At the moment, about 3,200 people in the United States are on the waiting list for a heart transplant. Here in Region 5 (California, Utah, Nevada, New Mexico, and Arizona), the median time on hold is 108 days. Various factors push people higher on the list: They are in the hospital, or taking high doses of medication, or require mechanical pumping help from a ventricular assist device or a full artificial heart. Each week on Friday, the Cedars-Sinai transplant team gathers to present new candidates and discuss the condition of the people already on the list. It's at these meetings that people who have recently faced health setbacks get promoted closer to the lifesaving operation.
While some people are born with heart defects that lead to a transplant, like Moore, others require a new heart because of the damage done by small and large heart attacks over a lifetime. In the not-too-distant future, predicts Eduardo Marbán, director of the Cedars-Sinai Heart Institute, an infusion of stem cells may provide a better solution for these patients. "We hope to create a viable alternative to transplants for patients with advanced heart disease," says Marbán, who, with colleagues, developed the new procedure. "We have a glimmer of hope with our early work."
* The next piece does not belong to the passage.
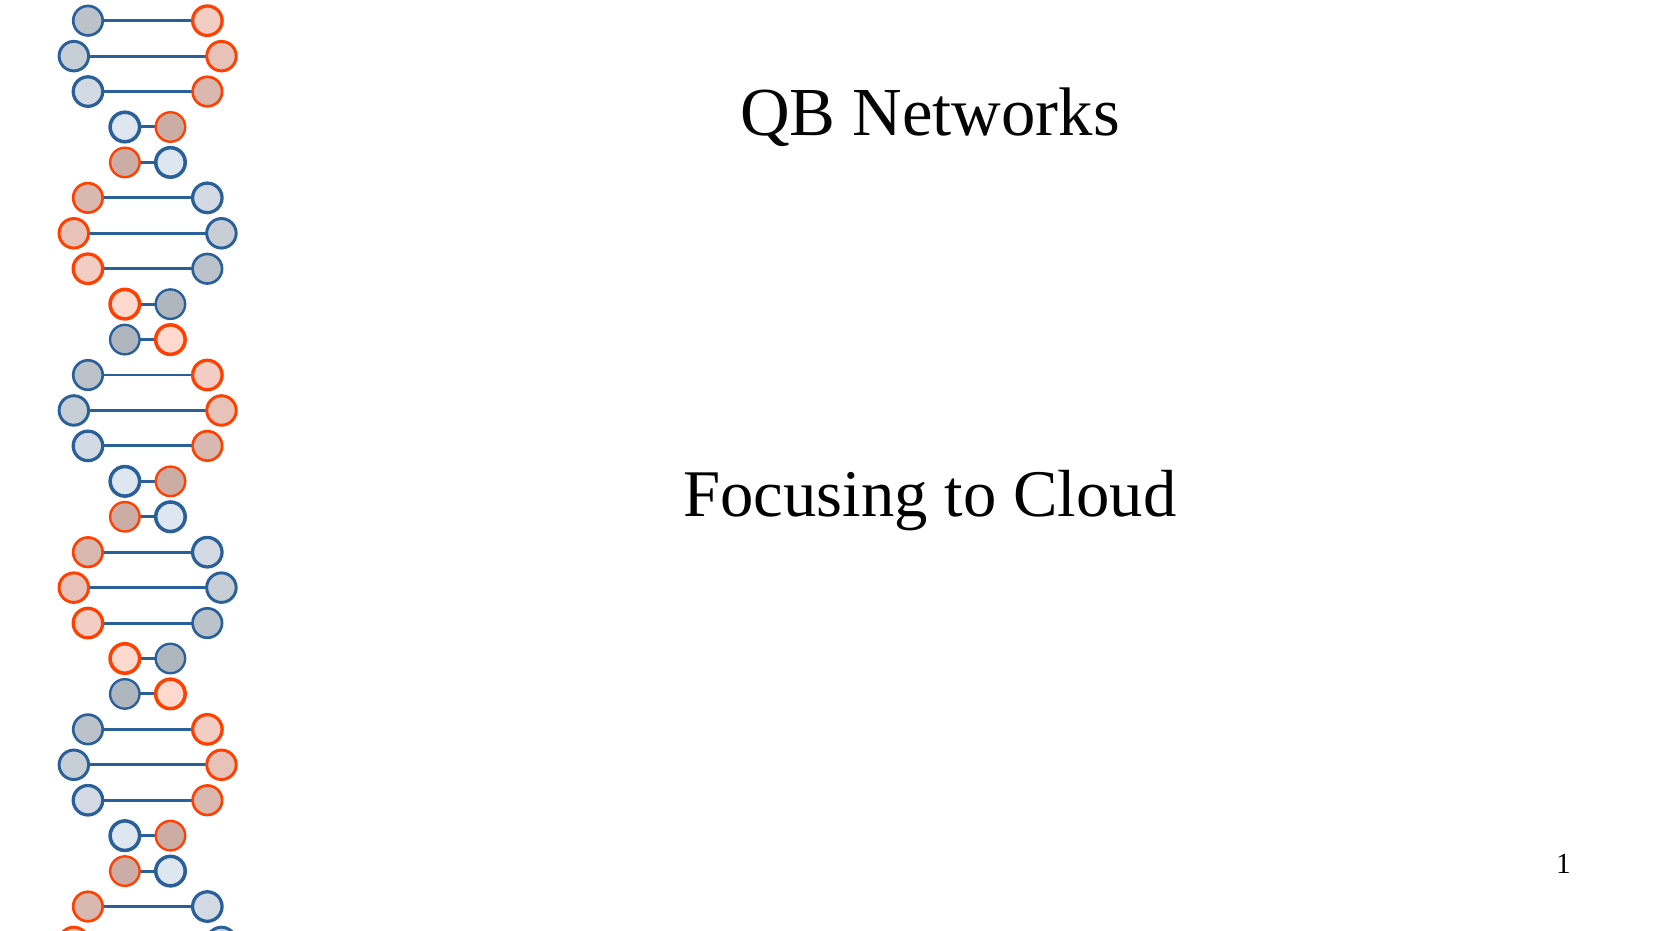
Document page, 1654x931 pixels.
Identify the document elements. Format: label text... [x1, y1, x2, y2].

That work was described in a head-turning Lancet paper in February. Stem cells in the heart naturally replace about 1 to 2 percent of heart cells a year, just to keep up with the wear and tear of daily life. But in a heart attack, says Marbán, a person can lose 40 percent of heart muscle overnight. By taking biopsies of heart muscle from patients after their heart attacks, growing stem cells outside the body, and injecting them back in, his group theorized, they could speed up the natural regenerative process. Indeed, Marbán's team found that patients given a dose of cardiac stem cells derived from their own hearts saw their scar tissue shrink by half over the next year whereas people who didn't get the treatment saw no shrinkage. And the patients treated with their own heart cells actually grew some new heart muscle.
Other researchers have tried using stem cells derived from bone marrow to treat heart damage, without appreciable results. The new technique, says Marbán, appears to be the first that "can reverse an injury thought to be permanent."
Although researchers haven't confirmed it, a person who has been partially healed by stem cells might logically be at lower risk of developing heart failure, and of eventually needing a transplant. Marbán's next steps are to look at the possibility of preparing cardiac stem cells from donor hearts that couldn't be used for transplants either because they were too small or the wrong blood type. Eventually, he hopes, the best medicine for a failing heart will be a simple quick shot.
Meanwhile, Michelle Johnson waits for her new one.